Overall Analysis? 20 out of 30 teams, or TWO-THIRDS of NBA franchises have kept only 20% OR LESS of their players from three seasons ago. An even better way to look at it is that only 94 out 450 players, or about 21% of all players from the league in 2009-2010, still remain with the same team. I might be over-reacting, but that blows my mind. No wonder fans can't keep up with their teams and the league had an effed up lockout last season. How can fans build support for any team when they have an almost constant carousel of players coming and going? I can imagine the jersey sales for the franchises are fantastic with this concept in place, but how can fans develop real admiration for their players? Maybe I'm wrong about all of this though. Maybe we are simply supposed to just follow the machine and not the cogs that make it up.
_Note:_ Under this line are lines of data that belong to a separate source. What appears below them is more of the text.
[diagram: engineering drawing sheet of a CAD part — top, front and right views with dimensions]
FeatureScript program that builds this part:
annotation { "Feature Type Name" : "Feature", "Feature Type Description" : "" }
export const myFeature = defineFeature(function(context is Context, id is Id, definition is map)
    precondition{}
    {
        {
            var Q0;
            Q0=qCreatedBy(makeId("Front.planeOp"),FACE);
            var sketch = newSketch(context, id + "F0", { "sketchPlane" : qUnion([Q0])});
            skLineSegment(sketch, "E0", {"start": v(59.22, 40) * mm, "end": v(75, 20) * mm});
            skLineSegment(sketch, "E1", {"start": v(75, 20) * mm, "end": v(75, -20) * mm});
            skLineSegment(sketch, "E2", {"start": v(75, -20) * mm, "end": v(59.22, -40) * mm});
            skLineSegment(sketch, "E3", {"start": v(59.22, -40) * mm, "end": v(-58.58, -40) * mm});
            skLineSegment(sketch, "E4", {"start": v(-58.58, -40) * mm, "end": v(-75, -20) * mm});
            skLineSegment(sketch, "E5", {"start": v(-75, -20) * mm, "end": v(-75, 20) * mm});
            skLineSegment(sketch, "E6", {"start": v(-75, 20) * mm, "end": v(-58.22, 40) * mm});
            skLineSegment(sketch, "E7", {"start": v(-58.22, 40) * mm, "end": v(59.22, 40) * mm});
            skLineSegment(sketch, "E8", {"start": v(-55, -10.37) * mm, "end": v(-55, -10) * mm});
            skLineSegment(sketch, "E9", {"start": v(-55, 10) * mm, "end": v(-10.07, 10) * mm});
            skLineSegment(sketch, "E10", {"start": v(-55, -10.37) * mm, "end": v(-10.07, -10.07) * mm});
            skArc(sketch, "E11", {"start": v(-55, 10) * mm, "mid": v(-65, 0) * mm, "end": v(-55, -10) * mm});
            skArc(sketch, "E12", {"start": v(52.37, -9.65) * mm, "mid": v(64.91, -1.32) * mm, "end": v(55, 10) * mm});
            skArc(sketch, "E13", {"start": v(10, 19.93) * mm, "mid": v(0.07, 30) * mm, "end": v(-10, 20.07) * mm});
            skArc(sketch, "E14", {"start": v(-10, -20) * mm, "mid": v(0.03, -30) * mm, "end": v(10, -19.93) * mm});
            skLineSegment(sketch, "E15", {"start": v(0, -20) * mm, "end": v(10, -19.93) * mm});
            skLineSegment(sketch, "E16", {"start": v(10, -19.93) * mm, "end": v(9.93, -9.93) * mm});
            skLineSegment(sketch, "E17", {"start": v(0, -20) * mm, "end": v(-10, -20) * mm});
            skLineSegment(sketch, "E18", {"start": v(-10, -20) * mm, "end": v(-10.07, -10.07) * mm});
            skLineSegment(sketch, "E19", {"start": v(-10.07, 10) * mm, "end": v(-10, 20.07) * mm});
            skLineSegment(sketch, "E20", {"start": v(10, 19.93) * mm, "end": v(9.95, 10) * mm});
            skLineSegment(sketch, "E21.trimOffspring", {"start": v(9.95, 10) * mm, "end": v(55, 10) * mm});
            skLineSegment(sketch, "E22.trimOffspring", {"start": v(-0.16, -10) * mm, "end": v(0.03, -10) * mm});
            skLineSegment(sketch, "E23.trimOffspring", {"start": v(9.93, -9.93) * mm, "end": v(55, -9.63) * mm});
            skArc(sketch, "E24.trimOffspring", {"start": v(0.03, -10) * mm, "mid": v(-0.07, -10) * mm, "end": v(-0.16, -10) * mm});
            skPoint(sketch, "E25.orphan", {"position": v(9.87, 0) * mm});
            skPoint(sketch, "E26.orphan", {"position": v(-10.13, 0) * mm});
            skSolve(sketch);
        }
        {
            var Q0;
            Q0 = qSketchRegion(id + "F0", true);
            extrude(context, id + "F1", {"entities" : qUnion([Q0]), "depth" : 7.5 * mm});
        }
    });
After all, we have recently learned, again, that building up our heroes too much can lead to major disappointment when they fall. And, by no means are any NBA organizations actually trying to become worse with these roster shuffles (although Michael Jordan is making a solid case for this in Charlotte). Yet, with all of these numbers before me, I can't help that - as a Knicks fan from Buffalo - I'm simply cheering for a color scheme or, even worse, a complete ass-hat of a human being in James Dolan.
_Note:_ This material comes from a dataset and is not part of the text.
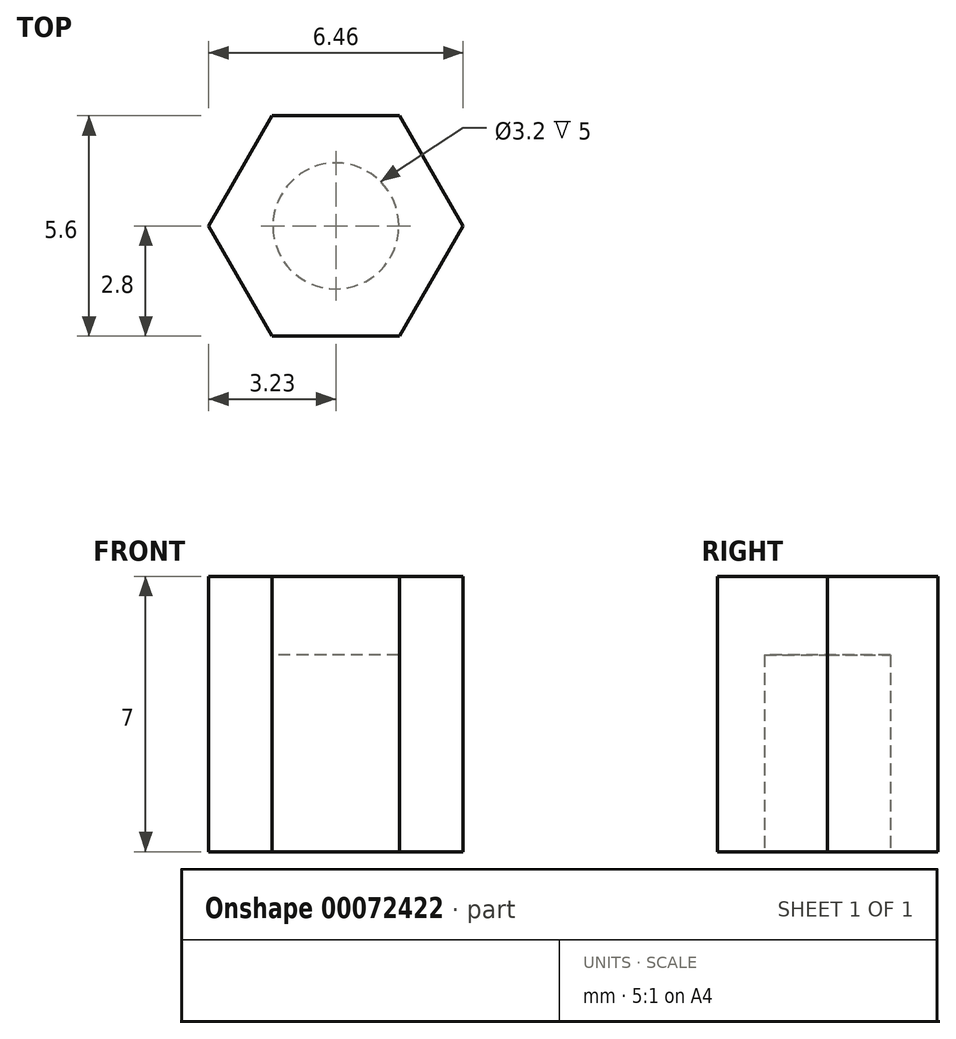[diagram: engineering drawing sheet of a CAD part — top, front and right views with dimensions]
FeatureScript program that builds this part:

This is definitely going to plague me in the upcoming season. I still plan on cheering for the Knicks, mostly because I'm stubborn and once I decide on something I rarely back down, but also because I'm very much a New Yorker now and I do like guys on the roster like Iman Shumpert, Ray Felton, and Tyson Chandler. But, lingering in the background of my mind, there's that constant visual I'm getting of douche-bag James Dolan sitting behind a desk, counting money and throwing darts at a Jeremy Lin picture on a chalkboard. Does he or, more importantly, the NBA really care about fans? Or is it all about the money?
Dumb question. We all know the answer already.